**ABOUT THIS EXERCISE**
Say how many lines in the records hold the word "side", and give nothing but that number.

**DATA TO USE**

= = = =

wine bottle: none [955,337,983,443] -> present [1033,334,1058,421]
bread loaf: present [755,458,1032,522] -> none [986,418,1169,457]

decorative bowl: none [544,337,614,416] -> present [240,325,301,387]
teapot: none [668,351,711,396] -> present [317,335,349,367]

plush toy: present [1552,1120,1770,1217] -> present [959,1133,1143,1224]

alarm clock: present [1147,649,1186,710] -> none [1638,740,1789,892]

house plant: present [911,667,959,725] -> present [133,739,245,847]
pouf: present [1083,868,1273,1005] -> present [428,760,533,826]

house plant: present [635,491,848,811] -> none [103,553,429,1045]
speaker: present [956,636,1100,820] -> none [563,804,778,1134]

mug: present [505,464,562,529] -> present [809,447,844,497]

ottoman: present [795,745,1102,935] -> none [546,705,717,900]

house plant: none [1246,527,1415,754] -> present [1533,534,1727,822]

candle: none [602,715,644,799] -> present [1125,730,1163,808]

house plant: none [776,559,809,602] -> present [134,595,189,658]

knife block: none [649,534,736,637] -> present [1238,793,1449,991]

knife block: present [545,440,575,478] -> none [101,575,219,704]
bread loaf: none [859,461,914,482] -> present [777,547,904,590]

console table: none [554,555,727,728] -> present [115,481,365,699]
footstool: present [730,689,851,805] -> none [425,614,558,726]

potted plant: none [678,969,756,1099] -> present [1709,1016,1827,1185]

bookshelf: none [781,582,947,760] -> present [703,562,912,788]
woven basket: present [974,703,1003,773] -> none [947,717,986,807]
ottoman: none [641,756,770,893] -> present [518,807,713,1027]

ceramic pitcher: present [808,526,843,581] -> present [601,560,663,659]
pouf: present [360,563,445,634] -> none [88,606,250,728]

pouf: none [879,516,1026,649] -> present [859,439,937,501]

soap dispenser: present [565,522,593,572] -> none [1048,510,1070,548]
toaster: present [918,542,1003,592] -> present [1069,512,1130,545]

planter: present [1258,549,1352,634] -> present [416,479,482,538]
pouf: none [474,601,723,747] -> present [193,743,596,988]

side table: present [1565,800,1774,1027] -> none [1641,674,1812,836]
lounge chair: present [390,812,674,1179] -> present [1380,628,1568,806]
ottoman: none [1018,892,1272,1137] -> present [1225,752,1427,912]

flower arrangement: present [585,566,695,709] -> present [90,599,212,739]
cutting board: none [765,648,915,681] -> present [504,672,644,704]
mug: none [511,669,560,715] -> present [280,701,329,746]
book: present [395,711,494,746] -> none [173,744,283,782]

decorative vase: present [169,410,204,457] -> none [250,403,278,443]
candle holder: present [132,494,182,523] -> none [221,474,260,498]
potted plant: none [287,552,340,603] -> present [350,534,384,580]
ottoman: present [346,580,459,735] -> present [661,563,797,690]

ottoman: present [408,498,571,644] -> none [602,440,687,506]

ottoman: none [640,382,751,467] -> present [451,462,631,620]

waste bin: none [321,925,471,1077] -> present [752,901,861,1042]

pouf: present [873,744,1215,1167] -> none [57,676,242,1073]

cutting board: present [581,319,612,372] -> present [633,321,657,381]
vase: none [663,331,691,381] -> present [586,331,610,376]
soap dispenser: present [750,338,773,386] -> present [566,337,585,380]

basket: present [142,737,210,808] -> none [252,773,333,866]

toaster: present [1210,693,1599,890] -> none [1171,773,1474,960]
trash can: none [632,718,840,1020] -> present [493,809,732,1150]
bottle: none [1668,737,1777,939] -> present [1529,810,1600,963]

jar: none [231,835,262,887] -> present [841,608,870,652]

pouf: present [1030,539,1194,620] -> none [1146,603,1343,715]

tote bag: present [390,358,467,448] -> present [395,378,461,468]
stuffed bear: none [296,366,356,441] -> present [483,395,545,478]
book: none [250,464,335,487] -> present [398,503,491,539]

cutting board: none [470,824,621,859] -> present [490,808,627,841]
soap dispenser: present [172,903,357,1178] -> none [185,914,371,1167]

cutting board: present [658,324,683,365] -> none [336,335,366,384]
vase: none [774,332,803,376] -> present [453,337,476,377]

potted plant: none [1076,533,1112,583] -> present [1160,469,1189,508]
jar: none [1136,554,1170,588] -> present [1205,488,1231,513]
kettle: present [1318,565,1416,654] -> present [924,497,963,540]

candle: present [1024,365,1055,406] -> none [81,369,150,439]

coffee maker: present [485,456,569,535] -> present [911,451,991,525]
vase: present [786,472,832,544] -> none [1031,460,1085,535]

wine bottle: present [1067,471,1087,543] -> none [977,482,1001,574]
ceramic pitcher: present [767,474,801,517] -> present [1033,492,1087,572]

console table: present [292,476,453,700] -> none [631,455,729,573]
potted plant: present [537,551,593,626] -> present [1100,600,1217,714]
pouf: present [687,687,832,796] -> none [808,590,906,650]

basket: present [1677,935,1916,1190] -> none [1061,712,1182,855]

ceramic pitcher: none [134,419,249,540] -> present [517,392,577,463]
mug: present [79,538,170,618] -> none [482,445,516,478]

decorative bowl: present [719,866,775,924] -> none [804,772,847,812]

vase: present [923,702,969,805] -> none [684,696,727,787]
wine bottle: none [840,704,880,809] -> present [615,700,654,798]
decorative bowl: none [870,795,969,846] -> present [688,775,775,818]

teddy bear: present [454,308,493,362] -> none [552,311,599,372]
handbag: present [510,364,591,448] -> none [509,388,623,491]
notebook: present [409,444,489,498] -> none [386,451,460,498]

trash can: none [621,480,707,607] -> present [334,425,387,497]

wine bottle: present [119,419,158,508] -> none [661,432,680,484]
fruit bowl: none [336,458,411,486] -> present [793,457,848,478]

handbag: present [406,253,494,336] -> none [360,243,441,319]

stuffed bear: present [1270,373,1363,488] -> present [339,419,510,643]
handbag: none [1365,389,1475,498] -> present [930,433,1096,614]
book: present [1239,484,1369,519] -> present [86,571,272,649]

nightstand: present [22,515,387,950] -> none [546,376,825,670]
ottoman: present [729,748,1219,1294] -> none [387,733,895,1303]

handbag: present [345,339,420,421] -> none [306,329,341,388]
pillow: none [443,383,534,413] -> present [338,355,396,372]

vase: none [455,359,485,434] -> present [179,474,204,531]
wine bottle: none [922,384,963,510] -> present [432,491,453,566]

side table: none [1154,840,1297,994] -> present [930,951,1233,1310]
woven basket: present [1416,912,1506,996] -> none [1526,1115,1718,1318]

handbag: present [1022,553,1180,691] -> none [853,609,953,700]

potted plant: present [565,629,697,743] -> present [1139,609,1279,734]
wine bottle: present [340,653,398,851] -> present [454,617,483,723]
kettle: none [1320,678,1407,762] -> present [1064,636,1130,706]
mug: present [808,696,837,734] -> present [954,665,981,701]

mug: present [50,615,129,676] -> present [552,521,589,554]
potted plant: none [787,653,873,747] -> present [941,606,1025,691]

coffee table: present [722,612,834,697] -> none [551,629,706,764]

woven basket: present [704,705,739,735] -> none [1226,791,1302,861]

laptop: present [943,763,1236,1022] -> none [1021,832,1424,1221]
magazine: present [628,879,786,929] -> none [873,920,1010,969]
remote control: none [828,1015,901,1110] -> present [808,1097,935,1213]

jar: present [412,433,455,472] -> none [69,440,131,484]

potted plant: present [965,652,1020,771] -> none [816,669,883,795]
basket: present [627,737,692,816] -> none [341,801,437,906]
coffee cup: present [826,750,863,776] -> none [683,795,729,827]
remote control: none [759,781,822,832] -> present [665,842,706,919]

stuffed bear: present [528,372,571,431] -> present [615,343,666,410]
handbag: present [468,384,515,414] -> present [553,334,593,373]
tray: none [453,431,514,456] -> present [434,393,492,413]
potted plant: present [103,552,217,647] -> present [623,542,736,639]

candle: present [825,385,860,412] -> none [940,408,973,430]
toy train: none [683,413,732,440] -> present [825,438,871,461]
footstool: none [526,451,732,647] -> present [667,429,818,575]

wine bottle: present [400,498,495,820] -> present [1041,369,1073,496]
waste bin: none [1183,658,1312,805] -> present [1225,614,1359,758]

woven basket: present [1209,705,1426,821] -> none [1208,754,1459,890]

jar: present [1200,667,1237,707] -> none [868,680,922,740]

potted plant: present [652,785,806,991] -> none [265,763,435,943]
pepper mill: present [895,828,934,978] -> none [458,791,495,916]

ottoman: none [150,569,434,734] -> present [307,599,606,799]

= = = =

**FINISHED EXERCISE**
2